- _SOURCE INFORMATION_:
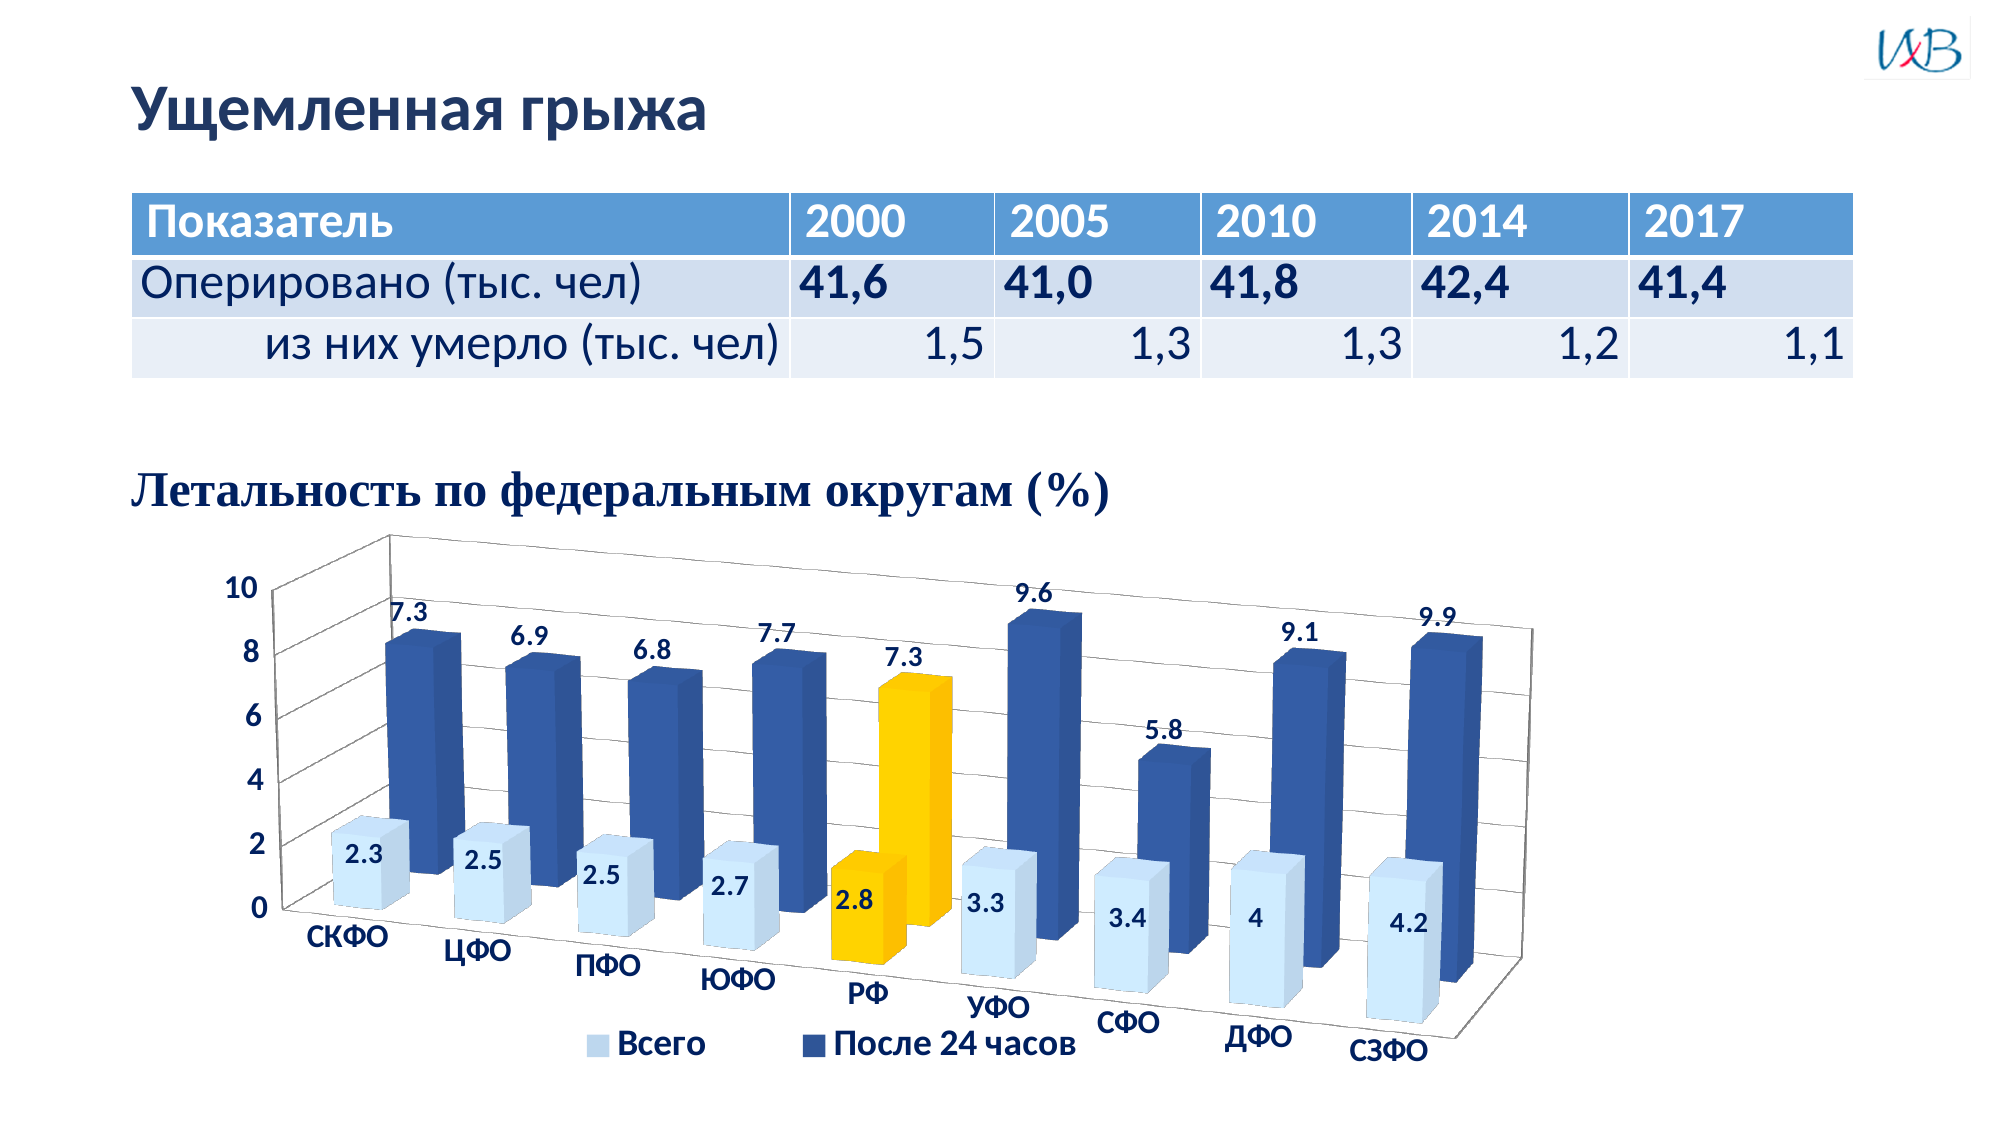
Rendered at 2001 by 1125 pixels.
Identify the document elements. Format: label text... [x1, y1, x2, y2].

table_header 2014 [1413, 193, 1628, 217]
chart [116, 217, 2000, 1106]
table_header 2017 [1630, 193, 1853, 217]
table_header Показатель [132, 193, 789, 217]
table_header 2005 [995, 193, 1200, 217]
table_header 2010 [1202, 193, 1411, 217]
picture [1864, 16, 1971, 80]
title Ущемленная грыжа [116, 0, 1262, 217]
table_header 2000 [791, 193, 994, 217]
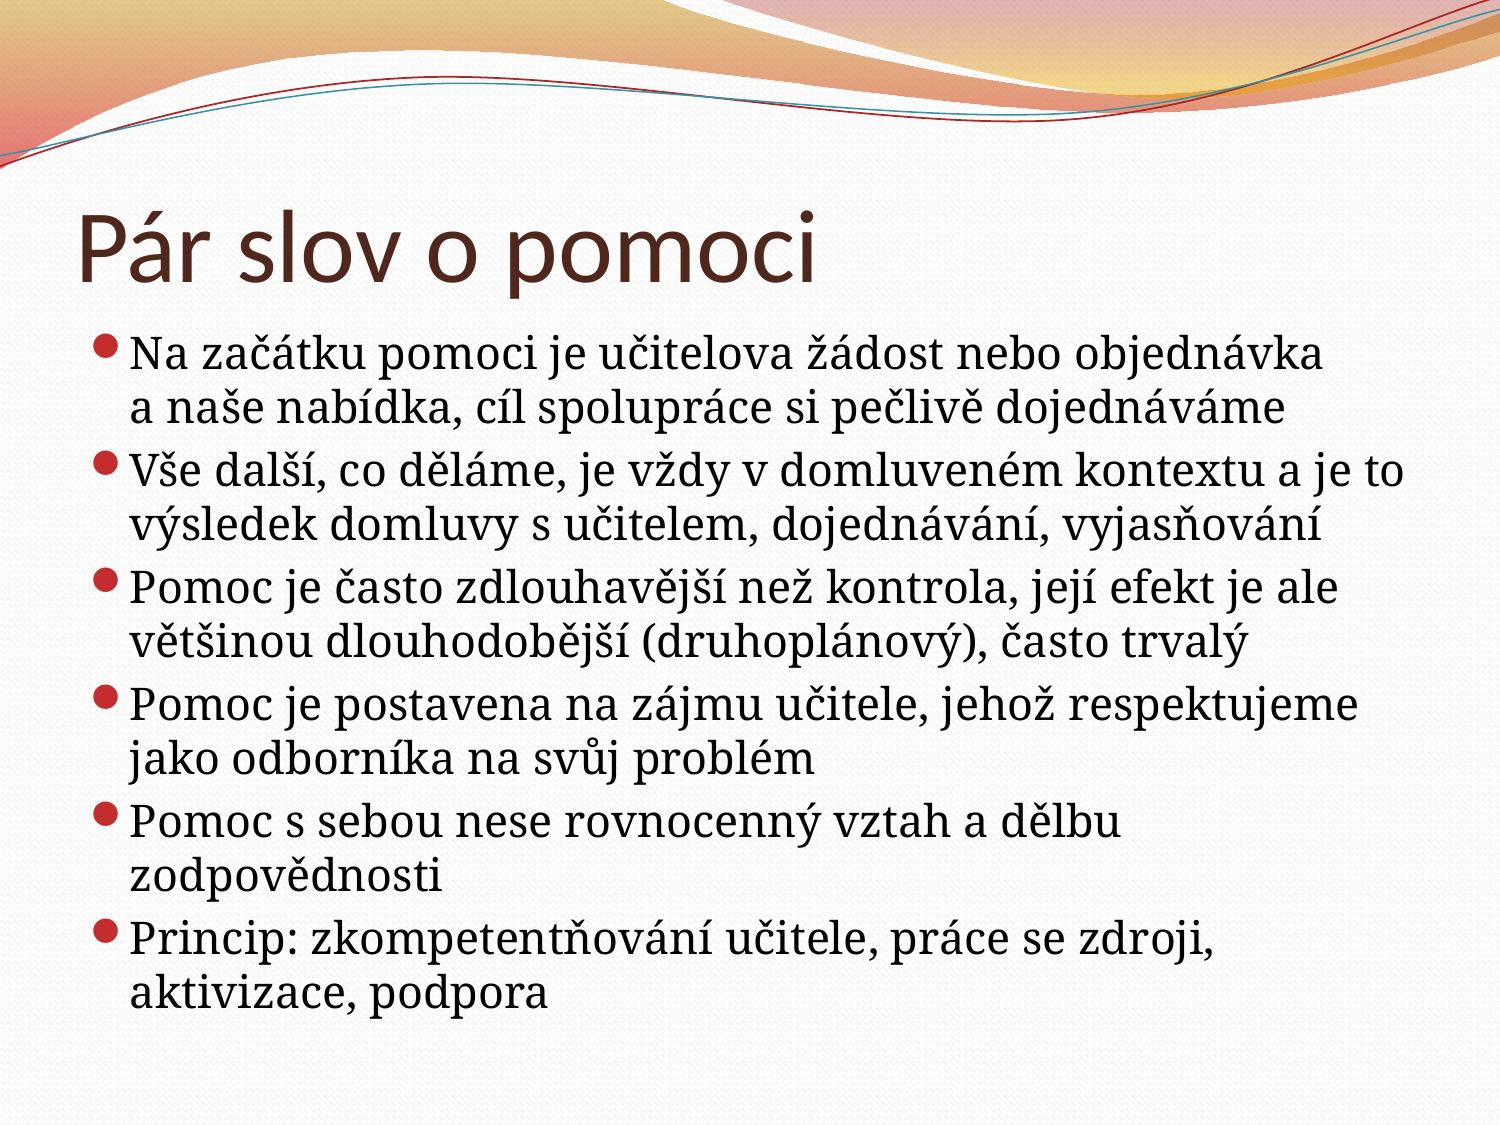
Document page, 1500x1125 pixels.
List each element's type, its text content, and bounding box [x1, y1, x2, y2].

- _WHAT YOU HAVE TO DO_: Output the whole listing without change. Any picture is to be left out.

- _SOLUTION TO THE EXERCISE_:
Rendered at 2001 by 1125 pixels.
Identify the document elements. Format: label text... [x1, y1, x2, y2].

table_header 2014 [1413, 193, 1628, 217]
chart [116, 217, 2000, 1106]
table_header 2017 [1630, 193, 1853, 217]
table_header Показатель [132, 193, 789, 217]
table_header 2005 [995, 193, 1200, 217]
table_header 2010 [1202, 193, 1411, 217]
picture [1864, 16, 1971, 80]
title Ущемленная грыжа [116, 0, 1262, 217]
table_header 2000 [791, 193, 994, 217]
Document page, 1500x1125 pixels.
List each element's type, its text content, and bounding box [x1, y1, x2, y2].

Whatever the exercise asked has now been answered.